Probabilistic machine learning

tl;dr: how we can model distributions and their uncertainty

Probabilistic frameworks moves beyond deterministic, single-point estimates, like simple zeros and ones, to provide a full spectrum of confidence values, showing us how to properly model and capture uncertainty. Producing a probability distribution, rather than a single deterministic answer, enables more principled and risk-aware decision-making. This blog post introduces the probabilistic modeling framework derived from Bayes’ theorem and shows how it enables characterization of uncertainty.

Generative classification

Consider a classification problem with $K$ classes and dataset $\mathcal{D}=\{(\mathbf{x}_i,\mathbf{y}_i)\}_{i=1}^N$ containing $N$ independent and identically distributed (i.i.d) one-hot encoded ground-truth $\mathbf{y}\in\mathbb{R}^{C\times D}$ and image $\mathbf{x}\in\mathbb{R}^{K\times D}$ pairs sampled from $P_{\mathbf{Y},\mathbf{X}}$, where $C$ denotes the channel depth of the images. The Bayes rule can be employed to find the image-conditional class distribution \begin{equation} p(\mathbf{y}\vert \mathbf{x}) = \frac{p(\mathbf{x}\vert\mathbf{y}) p(\mathbf{y})}{p(\mathbf{x})}, \end{equation} where $p(\mathbf{x}\vert\mathbf{y})$ is the likelihood function, $p(\mathbf{y})$ the prior belief in the distribution of the classes, and $p(\mathbf{x})=\int p(\mathbf{x},\mathbf{y})d\mathbf{y}$ the evidence. Assuming we have found a way to model these distributions, the Bayesian paradigm offers the best possible posterior, i.e. the image-conditional class distribution. This does not mean it is the true posterior. Bayes’ theorem guarantees consistency, where if the true data-generating process is contained within the model family and you have enough data, it will converge to the truth. Hence, the assumptions made during this process significantly shape the resulting posterior. This can pose challenges, especially when there’s a lack of comprehensive domain knowledge about the data. Nonetheless, this way of modeling can performs well with small datasets and can handle unlabeled data $p(\mathbf{x})$. Also, we know what features of the data determine its class-conditional likelihood. This is a very powerful advantage, since we can explore the data and generate new data through sampling from the likelihood.

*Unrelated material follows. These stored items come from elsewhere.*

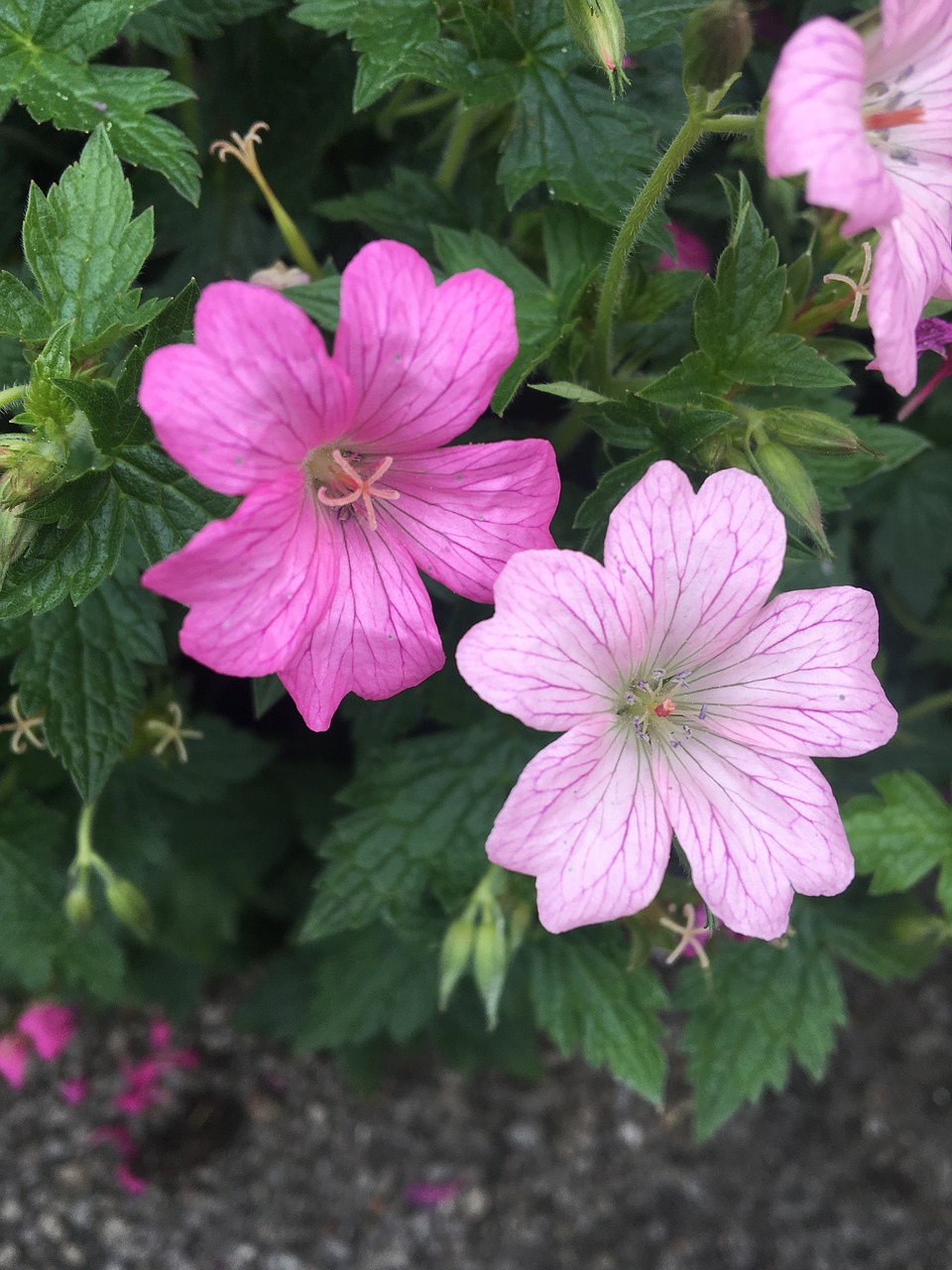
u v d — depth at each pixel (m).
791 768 0.10
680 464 0.11
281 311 0.07
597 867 0.09
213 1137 0.22
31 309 0.10
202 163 0.15
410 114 0.15
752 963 0.16
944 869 0.15
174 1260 0.21
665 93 0.13
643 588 0.09
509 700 0.09
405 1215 0.22
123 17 0.11
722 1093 0.16
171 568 0.08
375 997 0.19
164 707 0.15
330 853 0.15
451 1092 0.23
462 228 0.14
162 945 0.20
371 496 0.09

Discriminative classification

It is crucial to acknowledge that we have thus far deferred the discussion of parameter estimation to focus on inference under the assumption that the parameters and the induced distributions are known. Before addressing parameter estimation, it is pertinent to question the necessity of explicitly modeling intermediate densities when the primary objective is frequently the posterior distribution alone. As Vapnik¹ famously cautioned, one should avoid solving a more general problem as an intermediate step when a direct solution is available. This principle suggests that we should focus immediately on the specific task at hand. Since our primary objective is to determine the class label, there is no need to incur the computational cost of modeling the complete underlying data distribution when we can solve for the decision boundary directly. This is known as discriminative modeling, where we can learn the posterior directly, rather than inferring the posterior via Bayes’ rule.

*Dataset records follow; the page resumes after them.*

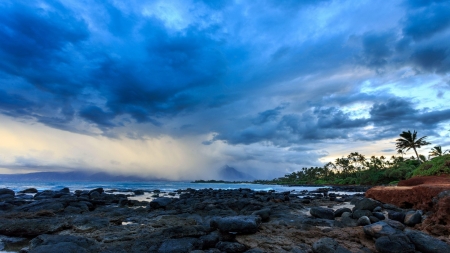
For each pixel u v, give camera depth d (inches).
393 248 266.7
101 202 802.2
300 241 325.1
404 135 2842.0
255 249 283.7
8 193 1026.1
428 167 1213.1
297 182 5610.2
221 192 1460.4
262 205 688.4
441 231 345.4
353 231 357.4
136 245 294.0
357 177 3826.3
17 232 373.4
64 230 396.5
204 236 323.9
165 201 689.6
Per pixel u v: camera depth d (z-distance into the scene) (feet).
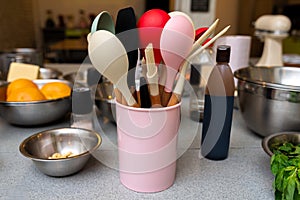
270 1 10.41
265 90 2.20
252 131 2.61
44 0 12.80
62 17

Given a functional form of the posterior $ p(\mathbf{y} \mid \mathbf{x}, \boldsymbol{\theta}) $, parameterized by $ \boldsymbol{\theta} $, this approach circumvents the need to model the likelihood $ p(\mathbf{x} \mid \mathbf{y}) $ effectively ignoring the high dimensionality of the input space to focus solely on the class distinctions. In essence, we are modeling the conditional distribution which defines the decision boundary. Discriminative modeling is computationally easier and robust to outliers without requiring extensive domain knowledge (since we do not need to make assumptions), it comes at a cost as well. These methods typically demand large labeled datasets which can be expensive to acquire and they often lack the interpretability inherent to generative models.

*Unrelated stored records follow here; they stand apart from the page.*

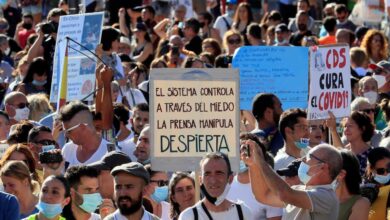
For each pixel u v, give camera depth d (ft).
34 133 55.42
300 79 67.72
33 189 49.67
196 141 49.70
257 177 47.65
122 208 44.16
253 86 67.82
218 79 49.85
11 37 116.88
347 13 107.14
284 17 116.57
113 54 75.66
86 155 56.49
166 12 110.52
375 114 70.59
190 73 49.75
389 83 75.92
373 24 106.11
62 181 45.85
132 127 66.85
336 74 60.23
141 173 44.16
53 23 86.94
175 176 50.16
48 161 50.67
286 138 57.47
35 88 77.56
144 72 82.07
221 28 109.19
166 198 52.11
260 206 51.42
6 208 42.19
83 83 68.49
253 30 95.61
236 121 49.90
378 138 65.05
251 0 116.67
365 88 71.61
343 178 48.29
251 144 46.62
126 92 76.74
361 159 58.54
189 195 50.06
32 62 77.36
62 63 68.85
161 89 49.67
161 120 49.62
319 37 108.47
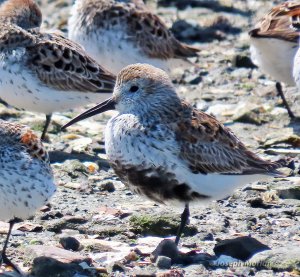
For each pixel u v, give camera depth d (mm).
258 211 14406
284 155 17219
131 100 12969
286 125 19094
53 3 27562
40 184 12094
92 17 19156
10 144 12031
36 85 16812
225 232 13539
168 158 12508
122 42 19188
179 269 11938
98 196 15086
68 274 11648
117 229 13445
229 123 19078
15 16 17297
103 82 17266
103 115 19516
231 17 26109
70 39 18703
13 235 13180
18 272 11797
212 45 24156
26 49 16781
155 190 12734
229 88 21266
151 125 12617
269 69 19141
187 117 12820
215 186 12797
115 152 12719
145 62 19531
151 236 13336
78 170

High-level architecture — Generative classification: use the likelihood of the data itself

Parameter estimation and uncertainty

As mentioned in the previous section, we can omit performing cumbersome Bayesian inference with \textit{discriminative modeling}. The question remains, how can we obtain the optimal parameters? We can use Bayesian inference as

$$ p(\boldsymbol{\theta} \mid \mathbf{x}, \mathbf{y}) = \frac{p(\mathbf{y} \mid \mathbf{x}, \boldsymbol{\theta}) p(\boldsymbol{\theta})}{p(\mathbf{y} \mid \mathbf{x})}. $$

assuming independence of $\mathbf{x}$ from $\boldsymbol{\theta}$, and where $p(\boldsymbol{\theta})$ represents the prior belief on the parameter distribution and $p(\mathbf{y}\vert\mathbf{x})$ the conditional data likelihood (i.e., the \textit{evidence}). After obtaining a posterior with dataset $\mathcal{D}=\{\mathbf{x}_i, \mathbf{y}_i\}_{i=1}^N$ containing $N$ images, the predictive distribution for a new datapoint $\mathbf{x}^*$ can be denoted as

$$ p(\mathbf{y}\mid \mathbf{x}^*, \mathcal{D})=\int \underbrace{p(\mathbf{y}\mid \mathbf{x}^*,\boldsymbol{\theta})}_{\text{Data}} \overbrace{p(\boldsymbol{\theta}\mid \mathcal{D})}^{\text{Model}} \mathrm{d}\boldsymbol{\theta}. $$

As evident, both the variability in the empirical data and the inferred parameters of the model influence the predictive distribution. Given this, a straightforward approach to quantify the total uncertainty is achieved by obtaining the predictive entropy, $H[\,\mathbf{y}\vert\mathbf{x}^*,\mathcal{D}\,]$, i.e. the entropy of the predictive distribution $p(\mathbf{y}\vert \mathbf{x}^*, \mathcal{D})$, as

$$ \begin{align} H[\,\mathbf{y}\vert\mathbf{x}^*,\mathcal{D}\,]= \overbrace{I[\mathbf{y},\boldsymbol{\theta} \mid \mathbf{x}^*,\mathcal{D}]}^{\text{epistemic}} + \underbrace{\mathbb{E}_{q(\boldsymbol{\theta}\mid\mathcal{D})}[\,H[\mathbf{y}\mid\mathbf{x}^*,\boldsymbol{\theta}]\,]}_{\text{aleatoric}}, \tag{3} \end{align} $$

where $I$ represents the mutual information. The first term represents the expected information gain about the model parameters $\boldsymbol{\theta}$ given the true label $\mathbf{Y}$. A high value indicates the model is very uncertain about its prediction, meaning observing the true label would provide a large information gain, called the epistemic uncertainty. The second term represents the inherent randomness in the data, found by averaging the predictive uncertainty across the posterior of plausible models. This reflects the irreducible noise that cannot be reduced, regardless of how much more training data is observed, called the aleatoric uncertainty.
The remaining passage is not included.